In an intercept conversation, you are literally listening to or reading what the speakers or communicators believe to be a confidential conversation over an extended period of time. Once the genie intercepts the electronic bottle, it is much more serious than the evidence of a single search.

This is an invasion of a person’s right to privacy. There is tons of information you could gain to blackmail someone or gain political advantage over someone. That is why there is this additional procedure for obtaining judicial permission to ensure that the judiciary is faced with this authority. It is an area of ​​extremely close collaboration between the central Justice Department and federal judges across the country.

Are there risks in this type of collaboration depending on who the Attorney General is?

Judges had fundamental confidence that generally when they negotiate with the Justice Department, there are adults in the room who have reasonably good judgment.

We’ve had some U.S. attorneys general with priorities that people may not agree with, but in the end you want the person at the top to be professional and set standards that are ethical and consistent with the law and the Constitution.

If this person is not professional, the Justice Department could become a kind of secret police. When I was a judge, I was always amazed at the incredible power of prosecutors. You can, as has been said, get a grand jury to do almost anything. This tremendous power can destroy lives if abused.

Do you think federal judges are willing to increase their oversight of Justice Department actions, or if they deem it necessary?

I really hate being typecast because people did that to me and it turned out not to be right. But there are Trump-appointed judges, particularly in the appeals courts, who are more conservative.
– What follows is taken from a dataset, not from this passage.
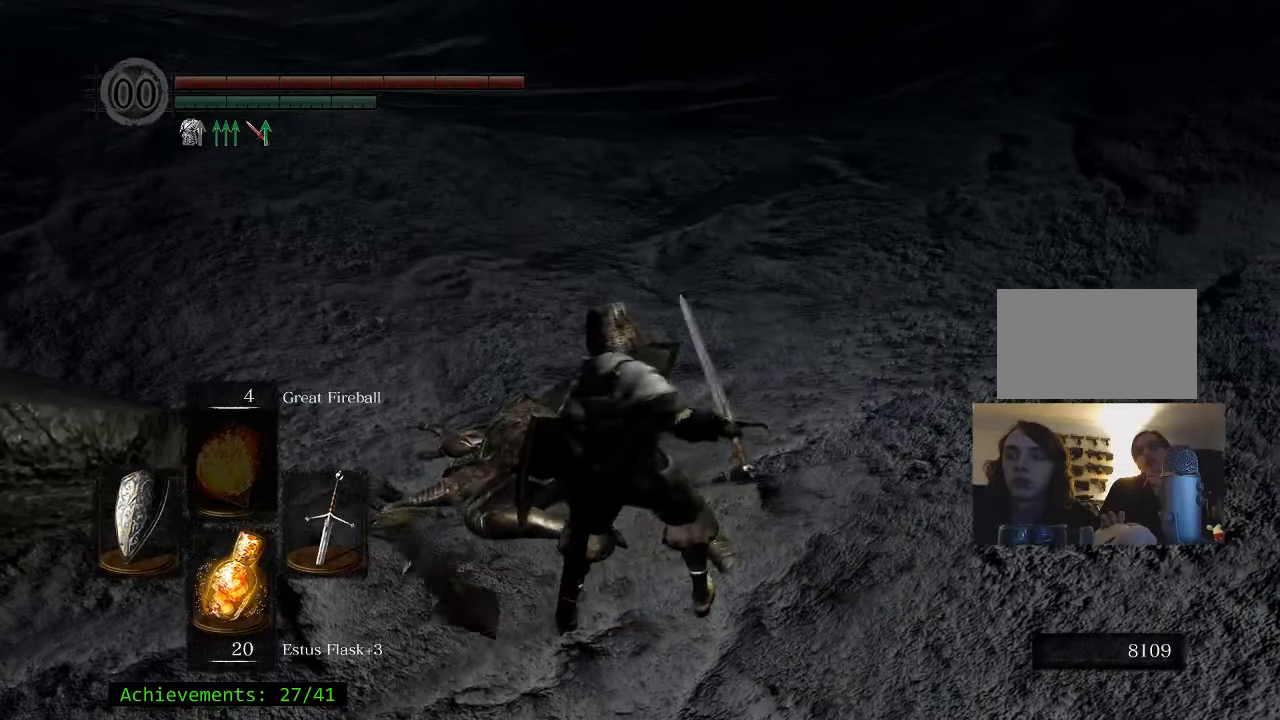
{"keys": ["d"], "events": [[33, "a", "down"], [116, "s", "down"], [350, "a", "up"], [500, "d", "down"], [500, "s", "up"]]}
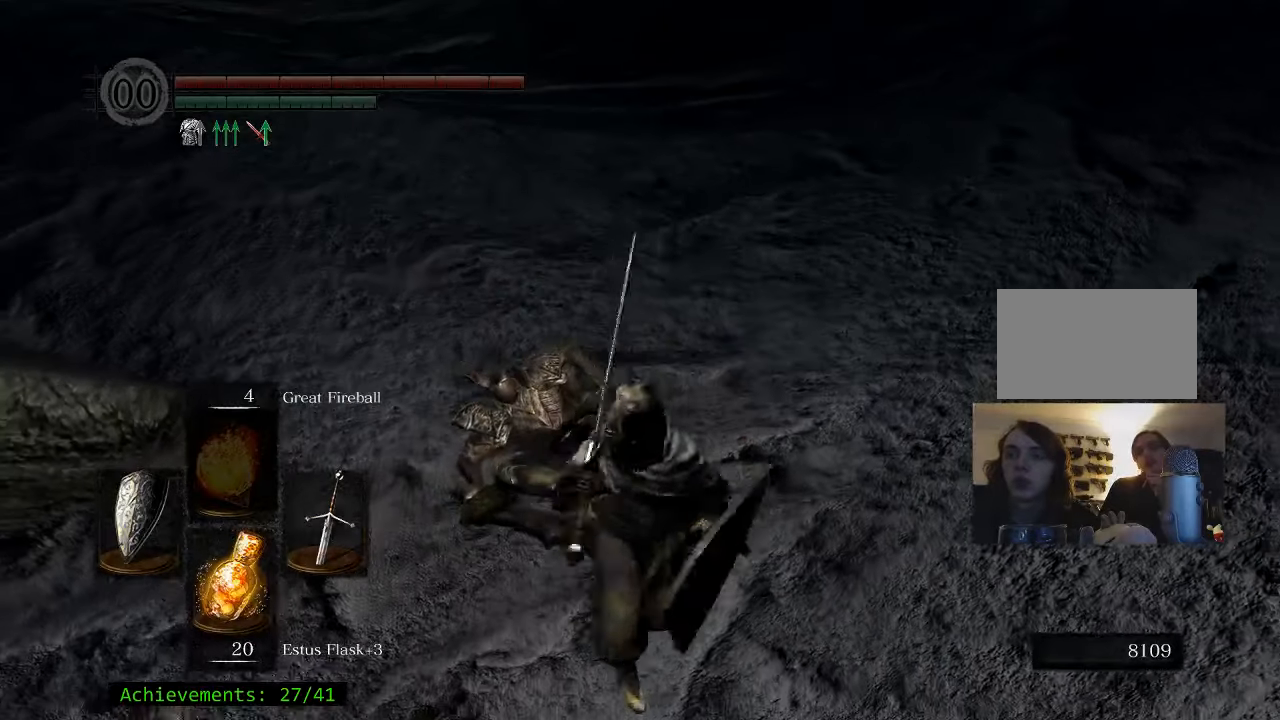
{"keys": ["a", "w"], "events": [[183, "d", "up"], [183, "w", "down"], [366, "a", "down"]]}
I still have faith in the judiciary that it is doing its job. I disagreed with the Supreme Court decision, written by Chief Justice John Roberts, granting presidents broad criminal immunity for official acts. I tended to agree with Judge Amy Coney Barrett’s more limited approach in her concurrence. But it didn’t catch on, and that’s how the system works.

I worry that my former colleagues in the federal judiciary will have to be more vigilant than ever before. Regardless of which president appointed them, they cannot easily change if the system is abused for retaliatory or political purposes. I sincerely hope that they will rise to the task, without fear or favor. If they don’t, our democracy is at risk.